Dataset excerpts START

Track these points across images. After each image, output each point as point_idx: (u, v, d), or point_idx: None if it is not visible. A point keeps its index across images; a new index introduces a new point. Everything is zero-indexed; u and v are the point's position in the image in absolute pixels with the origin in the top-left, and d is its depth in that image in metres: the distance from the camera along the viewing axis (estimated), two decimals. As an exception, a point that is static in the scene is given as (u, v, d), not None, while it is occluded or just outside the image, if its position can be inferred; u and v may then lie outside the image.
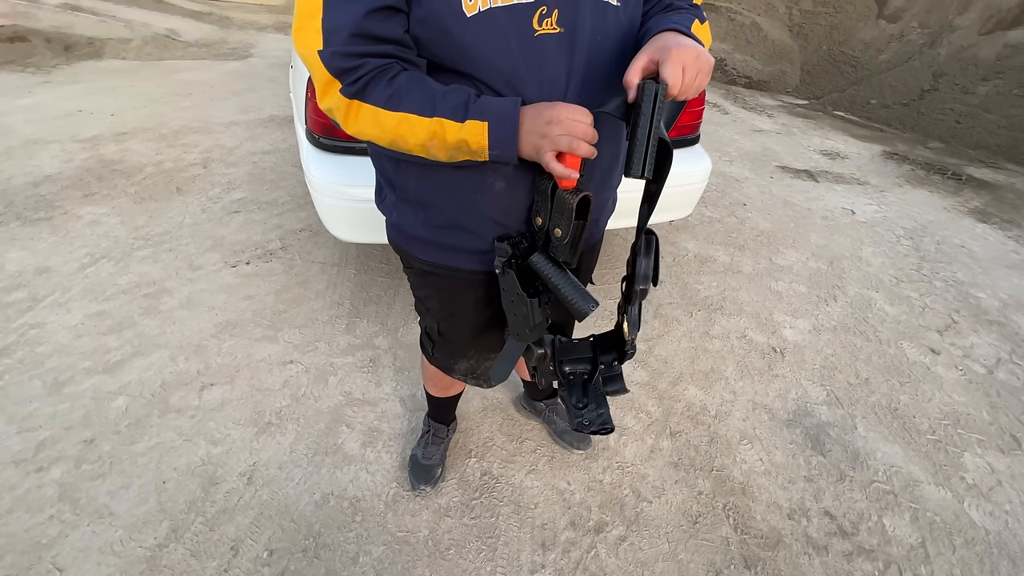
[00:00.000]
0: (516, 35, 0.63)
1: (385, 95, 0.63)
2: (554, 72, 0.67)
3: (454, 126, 0.63)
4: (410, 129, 0.64)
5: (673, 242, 2.58)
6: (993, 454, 1.61)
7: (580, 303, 0.72)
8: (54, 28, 4.91)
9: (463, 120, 0.63)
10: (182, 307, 1.86)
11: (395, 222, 0.86)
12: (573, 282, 0.73)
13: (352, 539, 1.23)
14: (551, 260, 0.74)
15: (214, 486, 1.31)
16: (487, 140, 0.63)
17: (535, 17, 0.64)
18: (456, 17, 0.61)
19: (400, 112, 0.63)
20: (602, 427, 0.84)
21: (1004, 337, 2.13)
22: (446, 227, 0.80)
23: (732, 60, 6.12)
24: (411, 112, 0.63)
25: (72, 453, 1.35)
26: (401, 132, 0.64)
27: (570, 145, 0.62)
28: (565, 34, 0.65)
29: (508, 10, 0.62)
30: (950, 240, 2.88)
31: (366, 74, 0.62)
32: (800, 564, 1.27)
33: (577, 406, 0.84)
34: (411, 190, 0.80)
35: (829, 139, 4.41)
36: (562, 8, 0.64)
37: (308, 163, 1.62)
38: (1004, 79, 4.67)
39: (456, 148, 0.65)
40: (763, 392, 1.76)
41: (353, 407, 1.56)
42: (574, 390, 0.85)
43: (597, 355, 0.86)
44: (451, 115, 0.63)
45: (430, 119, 0.63)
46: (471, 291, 0.89)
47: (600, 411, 0.84)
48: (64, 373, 1.56)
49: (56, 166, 2.72)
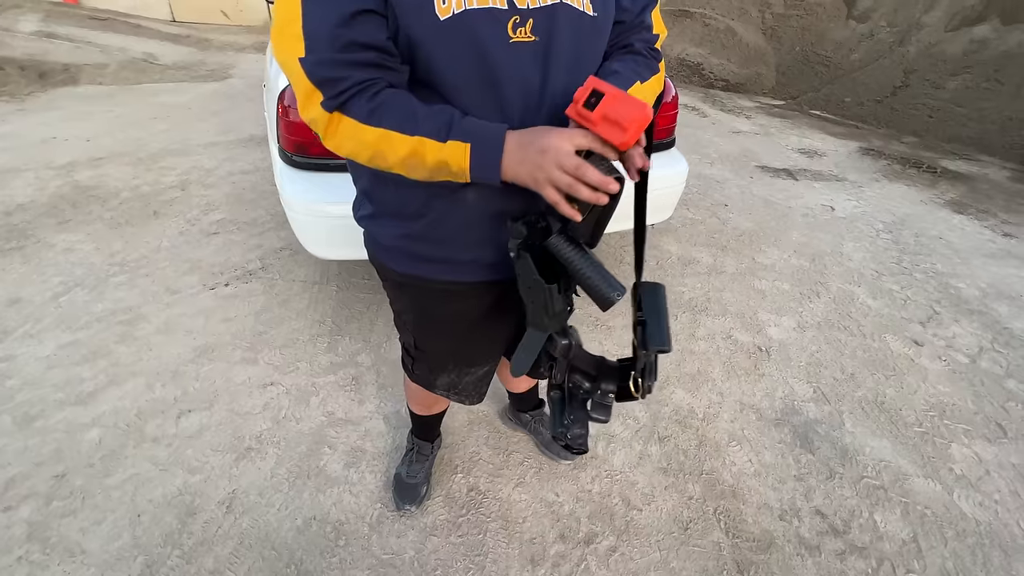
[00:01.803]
0: (490, 40, 0.62)
1: (367, 109, 0.61)
2: (529, 81, 0.66)
3: (435, 145, 0.62)
4: (390, 146, 0.63)
5: (656, 245, 2.58)
6: (980, 443, 1.61)
7: (605, 289, 0.64)
8: (28, 56, 4.86)
9: (444, 140, 0.61)
10: (159, 333, 1.83)
11: (372, 233, 0.85)
12: (597, 266, 0.66)
13: (336, 564, 1.20)
14: (571, 241, 0.67)
15: (191, 517, 1.27)
16: (468, 162, 0.62)
17: (509, 24, 0.62)
18: (429, 20, 0.60)
19: (381, 128, 0.62)
20: (579, 448, 0.82)
21: (985, 326, 2.15)
22: (421, 238, 0.78)
23: (709, 64, 6.22)
24: (392, 129, 0.62)
25: (42, 490, 1.30)
26: (381, 149, 0.63)
27: (571, 187, 0.59)
28: (540, 43, 0.64)
29: (484, 13, 0.61)
30: (928, 232, 2.92)
31: (349, 88, 0.60)
32: (793, 566, 1.26)
33: (564, 419, 0.82)
34: (390, 203, 0.79)
35: (806, 138, 4.48)
36: (537, 17, 0.63)
37: (282, 182, 1.61)
38: (972, 73, 4.79)
39: (436, 168, 0.64)
40: (750, 392, 1.75)
41: (336, 427, 1.53)
42: (570, 402, 0.82)
43: (601, 379, 0.82)
44: (433, 134, 0.61)
45: (411, 137, 0.62)
46: (447, 303, 0.87)
47: (582, 431, 0.82)
48: (35, 407, 1.51)
49: (29, 194, 2.67)
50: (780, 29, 6.45)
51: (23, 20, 5.80)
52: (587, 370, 0.83)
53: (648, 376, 0.76)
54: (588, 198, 0.59)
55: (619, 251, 2.51)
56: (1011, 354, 1.99)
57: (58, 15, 6.27)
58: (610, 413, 0.83)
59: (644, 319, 0.73)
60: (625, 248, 2.53)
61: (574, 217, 0.62)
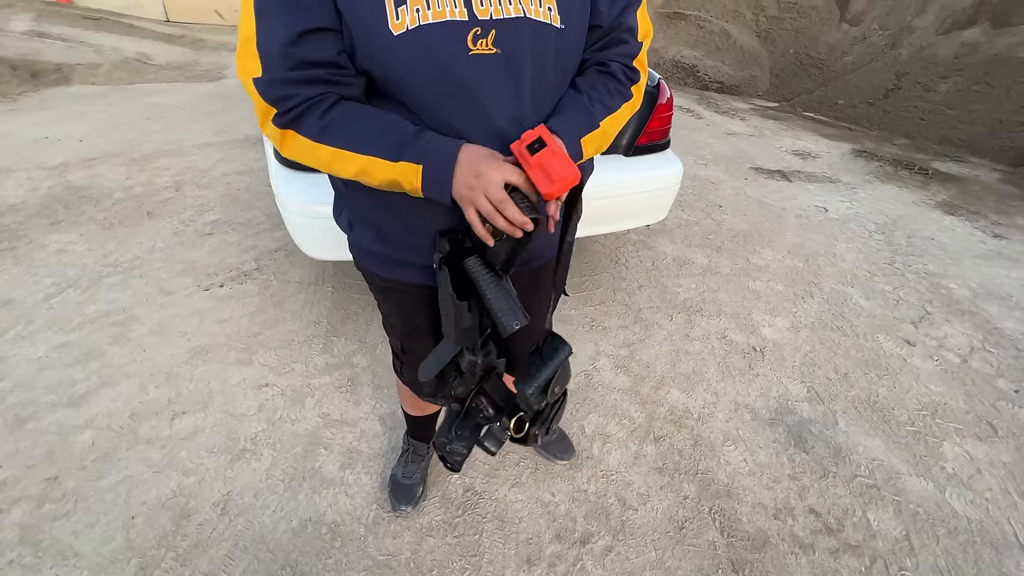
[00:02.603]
0: (449, 54, 0.61)
1: (317, 128, 0.62)
2: (496, 94, 0.65)
3: (386, 165, 0.62)
4: (342, 163, 0.64)
5: (651, 246, 2.60)
6: (971, 442, 1.63)
7: (504, 317, 0.67)
8: (20, 55, 4.82)
9: (396, 160, 0.62)
10: (152, 334, 1.81)
11: (352, 238, 0.86)
12: (504, 293, 0.68)
13: (331, 566, 1.20)
14: (486, 266, 0.70)
15: (186, 519, 1.26)
16: (420, 183, 0.63)
17: (469, 36, 0.61)
18: (381, 37, 0.60)
19: (333, 147, 0.62)
20: (453, 465, 0.84)
21: (976, 326, 2.17)
22: (397, 243, 0.79)
23: (703, 66, 6.25)
24: (342, 148, 0.62)
25: (34, 492, 1.29)
26: (334, 165, 0.64)
27: (489, 215, 0.62)
28: (502, 56, 0.63)
29: (442, 27, 0.60)
30: (920, 233, 2.95)
31: (298, 105, 0.61)
32: (787, 564, 1.26)
33: (454, 431, 0.84)
34: (362, 208, 0.79)
35: (800, 139, 4.51)
36: (499, 29, 0.62)
37: (277, 182, 1.60)
38: (963, 76, 4.85)
39: (388, 184, 0.65)
40: (745, 392, 1.76)
41: (331, 428, 1.53)
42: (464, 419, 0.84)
43: (505, 412, 0.84)
44: (385, 154, 0.62)
45: (362, 156, 0.62)
46: (428, 307, 0.87)
47: (463, 451, 0.84)
48: (26, 408, 1.50)
49: (21, 195, 2.65)
50: (774, 32, 6.50)
51: (15, 19, 5.75)
52: (496, 399, 0.85)
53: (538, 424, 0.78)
54: (503, 227, 0.63)
55: (614, 251, 2.52)
56: (1001, 354, 2.01)
57: (50, 14, 6.22)
58: (499, 447, 0.85)
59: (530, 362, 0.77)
60: (620, 249, 2.54)
61: (486, 240, 0.65)
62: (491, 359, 0.81)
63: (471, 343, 0.77)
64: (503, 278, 0.70)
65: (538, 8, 0.64)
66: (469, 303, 0.72)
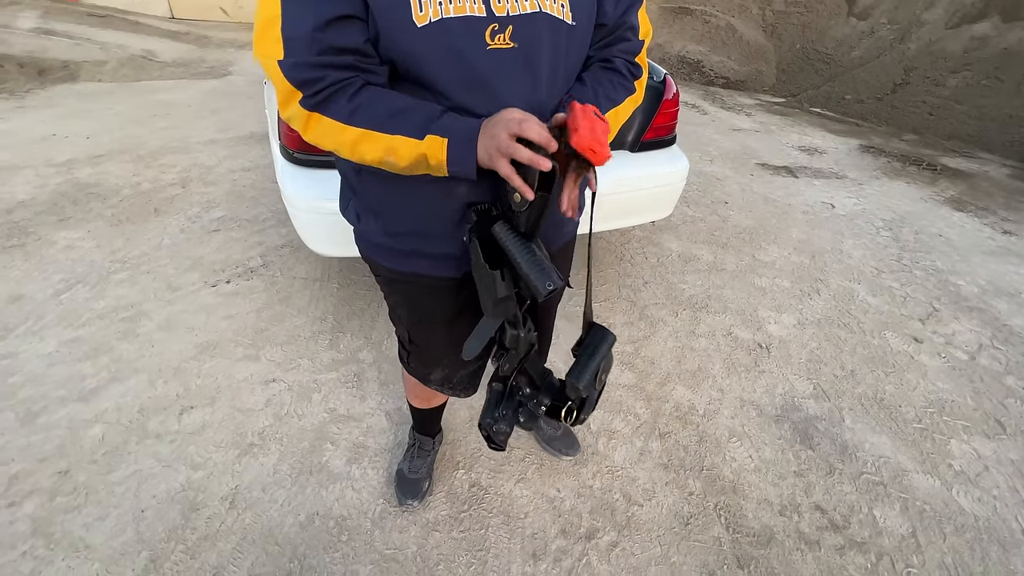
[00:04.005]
0: (468, 47, 0.63)
1: (347, 110, 0.62)
2: (514, 86, 0.67)
3: (413, 143, 0.63)
4: (369, 144, 0.64)
5: (656, 242, 2.59)
6: (979, 439, 1.62)
7: (536, 280, 0.65)
8: (27, 53, 4.85)
9: (422, 136, 0.62)
10: (160, 330, 1.83)
11: (359, 229, 0.86)
12: (534, 256, 0.67)
13: (339, 559, 1.21)
14: (513, 230, 0.69)
15: (195, 512, 1.27)
16: (445, 156, 0.63)
17: (487, 32, 0.64)
18: (405, 28, 0.61)
19: (361, 128, 0.63)
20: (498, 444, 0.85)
21: (984, 323, 2.15)
22: (409, 233, 0.79)
23: (709, 61, 6.21)
24: (371, 128, 0.63)
25: (46, 486, 1.31)
26: (359, 148, 0.64)
27: (510, 148, 0.59)
28: (519, 50, 0.65)
29: (460, 21, 0.62)
30: (928, 229, 2.93)
31: (327, 87, 0.61)
32: (793, 561, 1.26)
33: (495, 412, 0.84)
34: (373, 197, 0.79)
35: (807, 135, 4.48)
36: (516, 24, 0.64)
37: (283, 178, 1.61)
38: (972, 71, 4.79)
39: (415, 163, 0.65)
40: (750, 389, 1.76)
41: (338, 423, 1.53)
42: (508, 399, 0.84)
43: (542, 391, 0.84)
44: (412, 132, 0.62)
45: (390, 136, 0.63)
46: (437, 298, 0.88)
47: (507, 431, 0.84)
48: (37, 403, 1.51)
49: (29, 191, 2.67)
50: (781, 26, 6.44)
51: (21, 17, 5.78)
52: (533, 377, 0.85)
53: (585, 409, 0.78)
54: (528, 159, 0.58)
55: (620, 248, 2.51)
56: (1010, 351, 2.00)
57: (56, 12, 6.25)
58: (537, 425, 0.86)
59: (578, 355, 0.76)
60: (625, 245, 2.54)
61: (525, 193, 0.61)
62: (531, 336, 0.80)
63: (510, 315, 0.76)
64: (532, 241, 0.68)
65: (553, 4, 0.67)
66: (502, 272, 0.71)
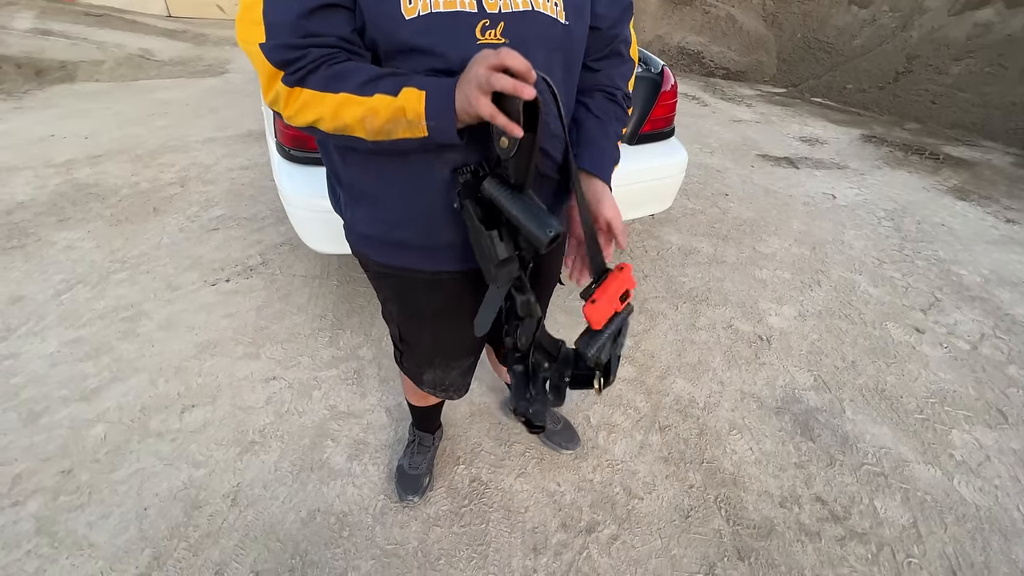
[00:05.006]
0: (457, 42, 0.63)
1: (326, 78, 0.62)
2: None
3: (389, 100, 0.61)
4: (349, 108, 0.62)
5: (656, 235, 2.58)
6: (981, 429, 1.61)
7: (535, 229, 0.62)
8: (24, 53, 4.84)
9: (397, 93, 0.61)
10: (161, 329, 1.83)
11: (348, 222, 0.85)
12: (528, 205, 0.63)
13: (340, 555, 1.21)
14: (503, 183, 0.66)
15: (197, 510, 1.28)
16: (424, 108, 0.60)
17: (478, 27, 0.63)
18: (394, 19, 0.61)
19: (340, 93, 0.62)
20: (539, 424, 0.82)
21: (987, 312, 2.14)
22: (396, 223, 0.77)
23: (709, 52, 6.16)
24: (350, 92, 0.62)
25: (49, 485, 1.32)
26: (340, 113, 0.63)
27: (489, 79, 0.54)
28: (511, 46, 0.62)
29: (450, 16, 0.62)
30: (930, 219, 2.91)
31: (310, 63, 0.61)
32: (793, 552, 1.27)
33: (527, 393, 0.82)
34: (358, 184, 0.78)
35: (808, 125, 4.44)
36: (508, 21, 0.64)
37: (280, 176, 1.60)
38: (975, 58, 4.74)
39: (393, 119, 0.62)
40: (751, 381, 1.75)
41: (338, 420, 1.54)
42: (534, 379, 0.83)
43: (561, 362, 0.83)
44: (389, 90, 0.61)
45: (368, 97, 0.62)
46: (426, 294, 0.87)
47: (542, 409, 0.83)
48: (40, 403, 1.52)
49: (29, 192, 2.67)
50: (781, 16, 6.38)
51: (18, 17, 5.77)
52: (549, 350, 0.83)
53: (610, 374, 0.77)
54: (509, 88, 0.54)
55: (619, 242, 2.50)
56: (1012, 340, 1.99)
57: (53, 12, 6.23)
58: (564, 397, 0.84)
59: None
60: (632, 240, 2.52)
61: (512, 130, 0.57)
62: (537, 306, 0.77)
63: (514, 278, 0.73)
64: (524, 192, 0.65)
65: (546, 2, 0.67)
66: (500, 231, 0.68)
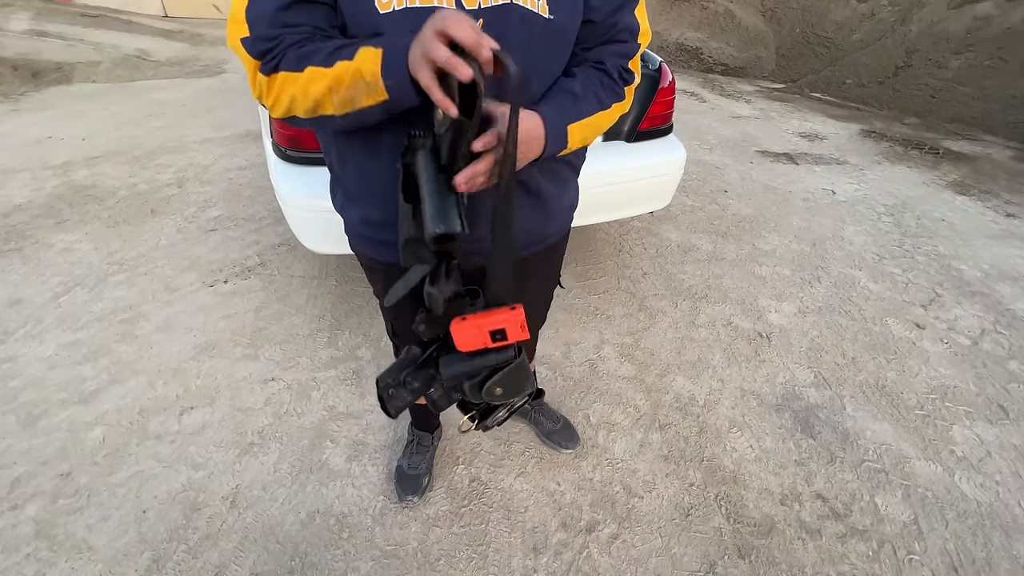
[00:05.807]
0: None
1: (297, 57, 0.63)
2: None
3: (348, 64, 0.60)
4: (317, 83, 0.62)
5: (656, 233, 2.57)
6: (981, 425, 1.61)
7: (429, 216, 0.56)
8: (20, 55, 4.82)
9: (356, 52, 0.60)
10: (159, 331, 1.83)
11: (345, 219, 0.88)
12: (440, 191, 0.58)
13: (340, 556, 1.21)
14: (435, 162, 0.61)
15: (196, 512, 1.28)
16: (380, 67, 0.59)
17: None
18: (370, 13, 0.62)
19: (307, 68, 0.62)
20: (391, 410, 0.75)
21: (987, 308, 2.13)
22: (383, 223, 0.79)
23: (707, 48, 6.14)
24: (316, 65, 0.62)
25: (48, 488, 1.31)
26: (310, 90, 0.63)
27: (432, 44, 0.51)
28: None
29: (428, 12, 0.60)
30: (930, 214, 2.90)
31: (284, 48, 0.62)
32: (794, 549, 1.26)
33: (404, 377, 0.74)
34: (352, 185, 0.80)
35: (807, 121, 4.43)
36: (487, 17, 0.64)
37: (276, 176, 1.60)
38: (975, 51, 4.72)
39: (354, 85, 0.61)
40: (751, 378, 1.75)
41: (337, 421, 1.54)
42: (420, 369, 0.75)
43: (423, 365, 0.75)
44: (348, 56, 0.61)
45: (331, 67, 0.61)
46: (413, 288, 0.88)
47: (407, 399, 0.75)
48: (38, 406, 1.52)
49: (26, 195, 2.67)
50: (780, 11, 6.35)
51: (14, 19, 5.75)
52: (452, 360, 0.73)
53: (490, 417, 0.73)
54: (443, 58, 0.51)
55: (618, 239, 2.50)
56: (1013, 335, 1.98)
57: (49, 13, 6.21)
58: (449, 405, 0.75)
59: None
60: (624, 236, 2.52)
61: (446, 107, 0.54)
62: (460, 302, 0.68)
63: (420, 261, 0.66)
64: (449, 178, 0.60)
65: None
66: (415, 208, 0.62)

Dataset excerpts END

**Activity:**
Could you restate word for word the lines above from the one containing "14: (551, 260, 0.74)" through the one containing "49: (56, 166, 2.72)", both included, and nothing else?

**Answer to this exercise:**
14: (551, 260, 0.74)
15: (214, 486, 1.31)
16: (487, 140, 0.63)
17: (535, 17, 0.64)
18: (456, 17, 0.61)
19: (400, 112, 0.63)
20: (602, 427, 0.84)
21: (1004, 337, 2.13)
22: (446, 227, 0.80)
23: (732, 60, 6.12)
24: (411, 112, 0.63)
25: (72, 453, 1.35)
26: (401, 132, 0.64)
27: (570, 145, 0.62)
28: (565, 34, 0.65)
29: (508, 10, 0.62)
30: (950, 240, 2.88)
31: (366, 74, 0.62)
32: (800, 564, 1.27)
33: (577, 406, 0.84)
34: (411, 190, 0.80)
35: (829, 139, 4.41)
36: (562, 8, 0.64)
37: (308, 163, 1.62)
38: (1004, 79, 4.67)
39: (456, 148, 0.65)
40: (763, 392, 1.76)
41: (353, 407, 1.56)
42: (574, 390, 0.85)
43: (597, 355, 0.86)
44: (451, 115, 0.63)
45: (430, 119, 0.63)
46: (471, 291, 0.89)
47: (600, 411, 0.84)
48: (64, 373, 1.56)
49: (56, 166, 2.72)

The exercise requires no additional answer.